The Cards Worth Selling And The Ones That Become Regrets
There is no reason to turn every Jordan card into a sacred object. Selling common cards, duplicates or pieces that no longer fit the collection can finance something better. Moving twenty replaceable cards into one difficult insert or one strong autograph may be the most sensible decision a Jordan collector can make. The problem begins when the rare card is sold only because its current price looks tempting.
A collector may receive a good offer for a beautifully centred rookie, a scarce insert or a premium BGS copy and assume the market will provide another opportunity. It often does, but not necessarily the same opportunity. The next card may be technically identical and still feel inferior. By then the money from the original sale may have gone elsewhere, while the replacement carries a larger price and none of the history the original copy had in the collection.

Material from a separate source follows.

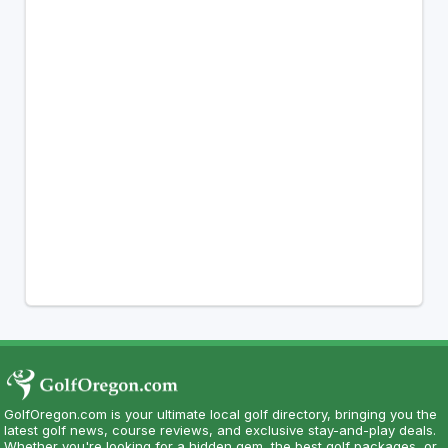
GolfOregon.com is your ultimate local golf directory, bringing you the
latest golf news, course reviews, and exclusive stay-and-play deals.
Whether you're looking for a hidden gem, the best golf packages, or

Jordan cards are not immune to corrections, and not every purchase will outperform other assets. The market has overpaid for some of them, particularly during periods when almost anything inside a high-grade holder attracted speculation. But the question behind a sale is not limited to whether the price could fall next year. It is whether that particular card is replaceable at all. Upper Deck can create 23 new signed rookie packs and make the entire hobby look again, but it cannot recreate the exact Jordan card someone owned for twenty years and decided, perhaps too casually, to let go.